Patient: Okay…well I’m sixteen years old I’ve had this knee problem for about three years now. It happens when I sit on my knees, “indian style sit”, stretching, kneeling. Things of that sort. Something inside my left knee gets caught. I’ve went to several doctors and all of them tell me something different. One said that it might be my meniscious getting caught on something. That’s exactly what it feels like. When it happens I can’t straighten my leg. I can’t put any weight on it at all. I’m stuck on crutches. It feels tight. The pain is almost unbarable. It’s getting worse and worse. Last monday is happened. I was out for about three days. That’s usually the amount of days it takes to get where I can walk on it finally. It loosens up on it’s own and eventually will get to were I can put weight on it. I use to say “my knee would pop out” cause that’s the only thing that would make since. My knee doesn’t really pop out, it’s something inside getting pinches of hooked. But it’s not a pinches nerve, I’ve felt that before and the pain it’s different. It’s really putting a strain on my life. I’m looking for an answer.

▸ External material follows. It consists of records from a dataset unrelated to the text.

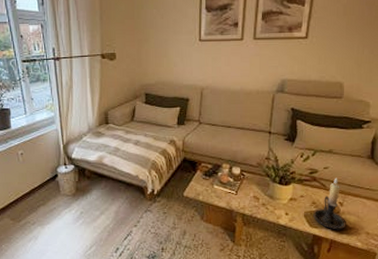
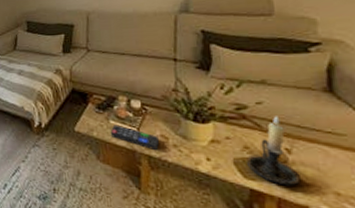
remote control: none [213,189,251,210] -> present [110,124,159,151]

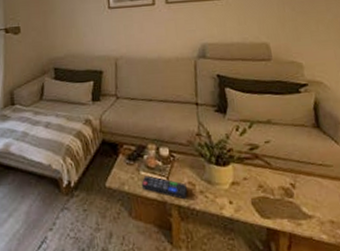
candle holder: present [247,116,301,186] -> none [262,153,305,221]

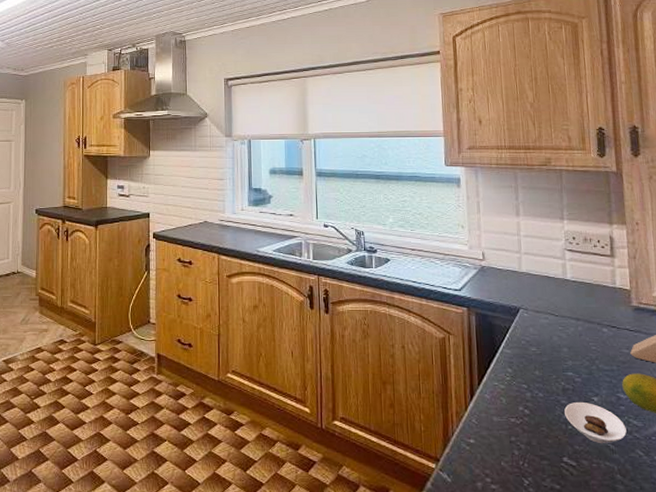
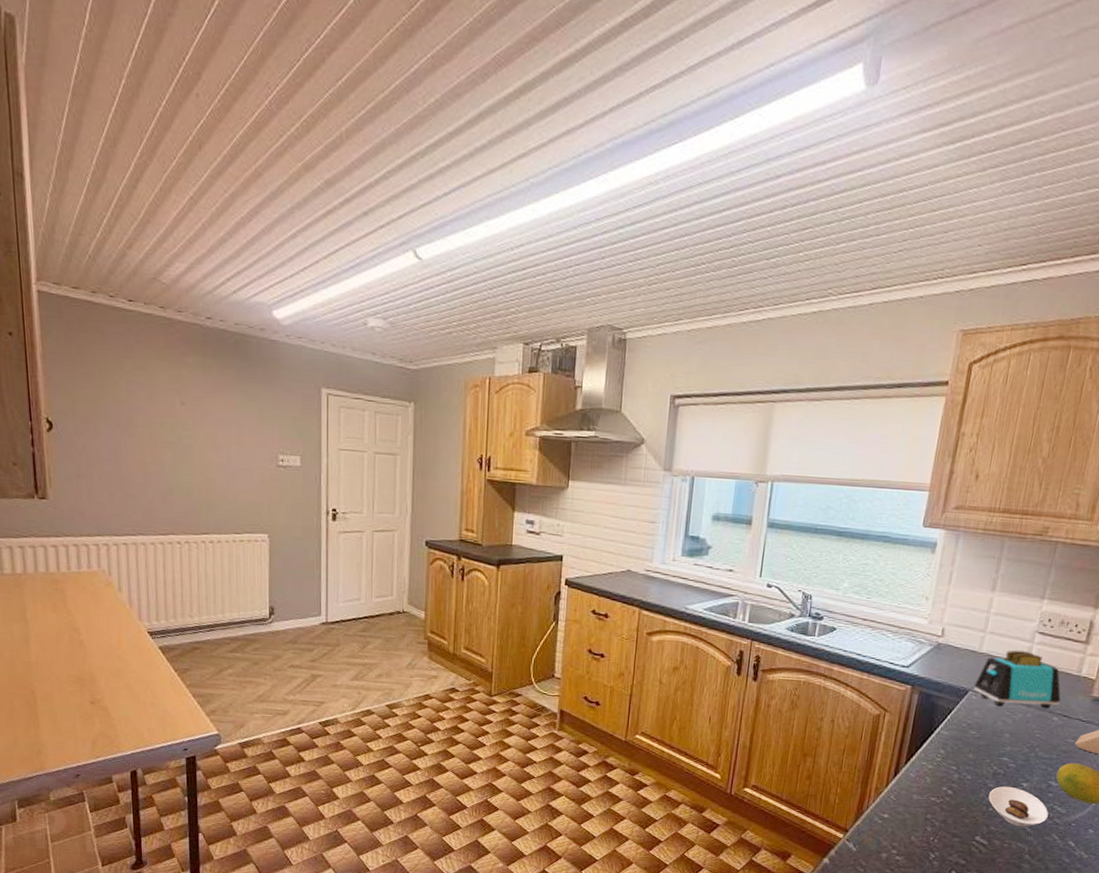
toaster: none [523,267,605,322] -> present [974,650,1061,709]

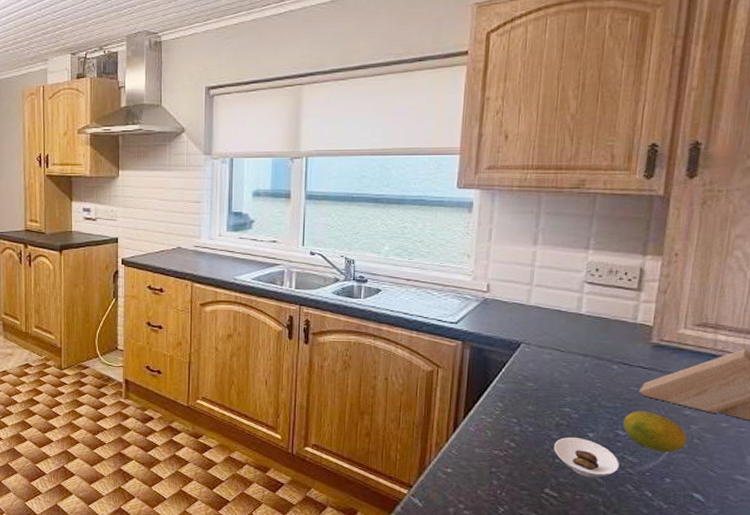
toaster: present [974,650,1061,709] -> none [526,301,619,358]

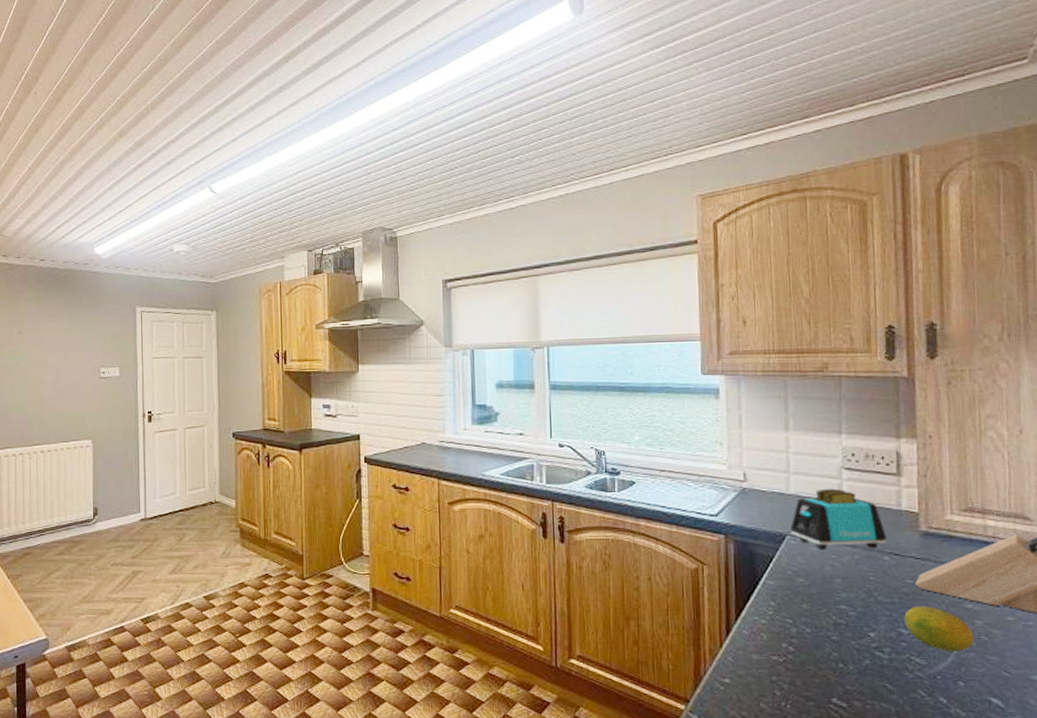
toaster: none [526,301,619,358] -> present [791,488,887,550]
saucer: present [554,437,619,477] -> none [835,639,907,683]

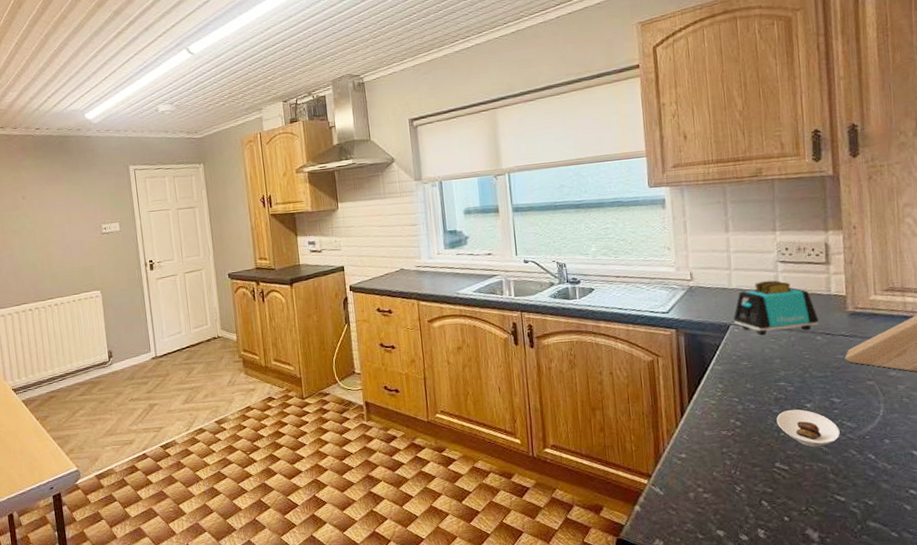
saucer: none [835,639,907,683] -> present [777,409,840,447]
fruit: present [904,606,974,652] -> none [836,376,898,415]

Doctor: The symptoms that you described in your question may be due to one of the most common causes of knee pain in persons of your age group: Patellofemoral syndrome or Chondromalacia patella. The pain typically is located behind/under the kneecap and often shows during activities that require knee flexion and forceful contraction of the quadriceps (e.g, during squats, bicycle, ascending/descending stairs or pendants). Pain may be worsen by sitting with the knee flexed (“indian style”) for a long period of time, such as while watching a movie, hence leading to the terms “theatre sign” and “movie-goer’s knee.” The causes are diverse: Overuse (repetitive use or activity), overloading, and misuse of the patellofemoral joint. The suggested strategy for conservative treatment should be as follows: Physical therapy program (exercises and pain control with TENS, ultrasound, ice packs after exercises), anti-inflammatory medication (i.e.: “Aleve”, “Advil”), education  so  you understand which activities avoid because those can aggravate patellofemoral syndrome. Also, and very important, remark the need for extended adherence to the exercise regimen. The physical therapist should educate you about a home exercise program Allow time for these conservative measures (e.g.: exercise program) to have an effect , usually 4-6 weeks is adequate for some resolution of symptoms.